PROBLEM TO WORK ON: Using the records below, count the lines containing "linejoin" and give only the total.

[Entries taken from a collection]
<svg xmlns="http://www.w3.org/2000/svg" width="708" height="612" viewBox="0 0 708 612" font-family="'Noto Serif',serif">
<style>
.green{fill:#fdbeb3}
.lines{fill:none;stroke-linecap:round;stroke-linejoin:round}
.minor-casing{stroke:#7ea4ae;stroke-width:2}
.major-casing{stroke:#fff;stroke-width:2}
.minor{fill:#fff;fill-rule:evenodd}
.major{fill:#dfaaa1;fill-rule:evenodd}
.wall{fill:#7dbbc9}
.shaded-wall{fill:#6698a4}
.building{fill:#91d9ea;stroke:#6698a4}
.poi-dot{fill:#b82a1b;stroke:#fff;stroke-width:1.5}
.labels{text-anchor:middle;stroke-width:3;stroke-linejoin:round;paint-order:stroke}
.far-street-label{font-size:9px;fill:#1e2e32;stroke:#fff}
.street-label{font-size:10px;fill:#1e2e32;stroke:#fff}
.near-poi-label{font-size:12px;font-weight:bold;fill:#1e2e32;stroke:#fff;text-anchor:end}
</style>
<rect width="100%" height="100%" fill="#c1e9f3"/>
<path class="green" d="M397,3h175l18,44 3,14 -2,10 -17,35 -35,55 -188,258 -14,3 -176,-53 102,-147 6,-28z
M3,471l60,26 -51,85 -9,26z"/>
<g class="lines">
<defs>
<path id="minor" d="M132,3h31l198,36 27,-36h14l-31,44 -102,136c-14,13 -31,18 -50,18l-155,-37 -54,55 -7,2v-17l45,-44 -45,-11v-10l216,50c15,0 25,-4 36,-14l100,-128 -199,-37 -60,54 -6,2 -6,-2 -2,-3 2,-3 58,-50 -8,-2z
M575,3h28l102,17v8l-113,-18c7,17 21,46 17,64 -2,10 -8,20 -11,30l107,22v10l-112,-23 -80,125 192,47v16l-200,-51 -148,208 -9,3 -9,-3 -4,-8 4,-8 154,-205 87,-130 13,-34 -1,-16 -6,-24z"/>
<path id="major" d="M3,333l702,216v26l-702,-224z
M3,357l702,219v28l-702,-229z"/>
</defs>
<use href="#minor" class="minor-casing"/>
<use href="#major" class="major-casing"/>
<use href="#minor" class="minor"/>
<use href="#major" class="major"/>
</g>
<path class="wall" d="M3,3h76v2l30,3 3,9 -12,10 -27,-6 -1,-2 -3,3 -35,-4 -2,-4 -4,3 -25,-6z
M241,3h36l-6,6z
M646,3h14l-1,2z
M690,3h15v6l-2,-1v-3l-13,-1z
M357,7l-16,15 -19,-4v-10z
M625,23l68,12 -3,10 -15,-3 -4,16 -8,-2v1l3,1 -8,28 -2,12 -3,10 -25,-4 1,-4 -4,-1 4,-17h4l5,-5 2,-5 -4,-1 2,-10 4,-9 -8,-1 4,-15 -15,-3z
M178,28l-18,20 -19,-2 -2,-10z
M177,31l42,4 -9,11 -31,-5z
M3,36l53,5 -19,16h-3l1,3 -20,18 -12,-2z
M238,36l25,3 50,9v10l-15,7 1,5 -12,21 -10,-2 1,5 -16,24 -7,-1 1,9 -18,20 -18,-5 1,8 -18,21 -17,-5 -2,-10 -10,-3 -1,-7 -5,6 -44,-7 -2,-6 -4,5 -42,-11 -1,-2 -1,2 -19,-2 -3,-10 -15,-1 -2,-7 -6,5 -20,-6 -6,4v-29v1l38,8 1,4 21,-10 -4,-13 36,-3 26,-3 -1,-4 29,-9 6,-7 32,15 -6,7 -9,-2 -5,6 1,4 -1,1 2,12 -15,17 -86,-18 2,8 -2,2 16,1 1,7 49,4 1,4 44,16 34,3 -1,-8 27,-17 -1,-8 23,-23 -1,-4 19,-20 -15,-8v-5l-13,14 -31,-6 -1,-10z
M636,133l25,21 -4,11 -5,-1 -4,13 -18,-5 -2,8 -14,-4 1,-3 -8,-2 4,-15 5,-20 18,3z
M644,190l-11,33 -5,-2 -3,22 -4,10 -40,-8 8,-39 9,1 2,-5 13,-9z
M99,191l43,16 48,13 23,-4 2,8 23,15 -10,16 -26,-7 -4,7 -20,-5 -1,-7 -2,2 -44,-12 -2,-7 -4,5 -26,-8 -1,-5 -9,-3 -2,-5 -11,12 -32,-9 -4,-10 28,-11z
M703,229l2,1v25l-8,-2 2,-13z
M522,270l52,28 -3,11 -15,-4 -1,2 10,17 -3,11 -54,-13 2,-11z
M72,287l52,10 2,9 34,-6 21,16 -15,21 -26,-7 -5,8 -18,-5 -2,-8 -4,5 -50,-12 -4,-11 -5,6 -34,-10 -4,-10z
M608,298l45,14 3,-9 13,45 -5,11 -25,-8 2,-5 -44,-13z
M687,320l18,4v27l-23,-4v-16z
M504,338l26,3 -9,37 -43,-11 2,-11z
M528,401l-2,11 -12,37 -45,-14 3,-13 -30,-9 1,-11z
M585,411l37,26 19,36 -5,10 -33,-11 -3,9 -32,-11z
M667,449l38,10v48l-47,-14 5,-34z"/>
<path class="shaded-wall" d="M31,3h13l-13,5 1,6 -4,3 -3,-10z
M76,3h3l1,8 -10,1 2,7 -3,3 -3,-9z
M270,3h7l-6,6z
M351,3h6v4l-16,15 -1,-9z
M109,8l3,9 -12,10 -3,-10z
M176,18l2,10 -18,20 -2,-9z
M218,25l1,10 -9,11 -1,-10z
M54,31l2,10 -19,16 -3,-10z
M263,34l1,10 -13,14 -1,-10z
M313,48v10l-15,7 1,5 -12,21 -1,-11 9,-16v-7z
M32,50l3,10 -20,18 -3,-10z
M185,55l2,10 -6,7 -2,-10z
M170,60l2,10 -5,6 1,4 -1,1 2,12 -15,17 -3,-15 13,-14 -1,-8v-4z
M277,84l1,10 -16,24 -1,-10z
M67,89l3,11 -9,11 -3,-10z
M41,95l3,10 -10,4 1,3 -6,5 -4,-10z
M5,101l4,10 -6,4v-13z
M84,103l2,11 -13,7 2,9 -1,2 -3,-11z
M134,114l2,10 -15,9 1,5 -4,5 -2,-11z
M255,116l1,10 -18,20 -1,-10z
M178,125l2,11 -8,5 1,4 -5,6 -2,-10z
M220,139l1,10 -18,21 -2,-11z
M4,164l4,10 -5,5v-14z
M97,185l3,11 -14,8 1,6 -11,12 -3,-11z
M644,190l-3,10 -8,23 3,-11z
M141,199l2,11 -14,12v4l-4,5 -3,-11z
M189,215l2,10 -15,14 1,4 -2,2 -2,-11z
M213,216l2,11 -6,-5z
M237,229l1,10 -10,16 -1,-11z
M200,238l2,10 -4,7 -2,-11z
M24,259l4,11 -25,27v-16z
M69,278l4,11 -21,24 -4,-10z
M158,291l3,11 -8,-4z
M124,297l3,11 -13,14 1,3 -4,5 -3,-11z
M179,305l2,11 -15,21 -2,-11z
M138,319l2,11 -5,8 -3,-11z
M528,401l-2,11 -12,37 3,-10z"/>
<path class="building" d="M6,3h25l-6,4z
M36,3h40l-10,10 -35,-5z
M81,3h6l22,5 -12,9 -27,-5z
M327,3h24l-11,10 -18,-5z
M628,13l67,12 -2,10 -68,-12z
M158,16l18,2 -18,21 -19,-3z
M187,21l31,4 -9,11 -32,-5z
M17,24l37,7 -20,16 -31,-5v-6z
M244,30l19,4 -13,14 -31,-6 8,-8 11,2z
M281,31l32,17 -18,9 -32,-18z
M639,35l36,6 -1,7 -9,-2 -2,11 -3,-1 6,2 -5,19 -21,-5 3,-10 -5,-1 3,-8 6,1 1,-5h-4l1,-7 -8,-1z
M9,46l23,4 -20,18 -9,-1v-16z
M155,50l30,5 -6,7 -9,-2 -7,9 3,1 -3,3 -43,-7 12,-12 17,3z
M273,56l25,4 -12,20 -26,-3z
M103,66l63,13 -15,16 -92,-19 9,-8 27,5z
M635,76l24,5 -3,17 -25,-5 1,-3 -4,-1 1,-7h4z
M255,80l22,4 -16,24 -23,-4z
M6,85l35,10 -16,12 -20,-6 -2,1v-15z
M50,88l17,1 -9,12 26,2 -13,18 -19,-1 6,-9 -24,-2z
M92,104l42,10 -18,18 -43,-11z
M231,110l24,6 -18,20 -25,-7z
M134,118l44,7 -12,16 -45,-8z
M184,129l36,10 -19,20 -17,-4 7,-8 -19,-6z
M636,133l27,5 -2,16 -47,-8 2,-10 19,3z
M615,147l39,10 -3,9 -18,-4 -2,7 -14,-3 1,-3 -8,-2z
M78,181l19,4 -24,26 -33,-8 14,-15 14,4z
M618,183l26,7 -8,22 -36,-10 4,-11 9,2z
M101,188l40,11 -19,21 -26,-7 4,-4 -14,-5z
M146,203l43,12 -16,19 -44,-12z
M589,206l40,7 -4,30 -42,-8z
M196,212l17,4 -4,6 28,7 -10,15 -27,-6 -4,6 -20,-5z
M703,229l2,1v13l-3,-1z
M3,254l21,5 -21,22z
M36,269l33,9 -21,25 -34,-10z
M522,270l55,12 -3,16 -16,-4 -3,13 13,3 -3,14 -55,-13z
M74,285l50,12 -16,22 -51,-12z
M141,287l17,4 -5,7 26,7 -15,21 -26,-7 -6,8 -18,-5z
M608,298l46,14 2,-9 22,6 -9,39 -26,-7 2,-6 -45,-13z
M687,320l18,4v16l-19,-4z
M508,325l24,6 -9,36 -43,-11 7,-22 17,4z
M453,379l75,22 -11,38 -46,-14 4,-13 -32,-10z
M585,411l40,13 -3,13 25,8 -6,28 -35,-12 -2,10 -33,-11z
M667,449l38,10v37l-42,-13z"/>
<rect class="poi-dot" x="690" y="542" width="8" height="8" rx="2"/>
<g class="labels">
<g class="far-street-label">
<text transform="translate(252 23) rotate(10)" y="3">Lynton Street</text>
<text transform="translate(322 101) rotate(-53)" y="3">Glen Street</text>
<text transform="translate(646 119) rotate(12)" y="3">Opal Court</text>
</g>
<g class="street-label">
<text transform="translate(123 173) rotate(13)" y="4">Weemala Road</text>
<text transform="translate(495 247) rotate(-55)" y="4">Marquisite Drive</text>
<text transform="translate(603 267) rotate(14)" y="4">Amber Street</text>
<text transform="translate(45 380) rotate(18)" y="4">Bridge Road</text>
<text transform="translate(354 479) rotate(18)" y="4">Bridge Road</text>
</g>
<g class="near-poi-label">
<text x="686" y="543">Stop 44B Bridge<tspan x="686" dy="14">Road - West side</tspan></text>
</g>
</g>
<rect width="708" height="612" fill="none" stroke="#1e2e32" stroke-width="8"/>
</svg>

ANSWER TO THIS PROBLEM: 2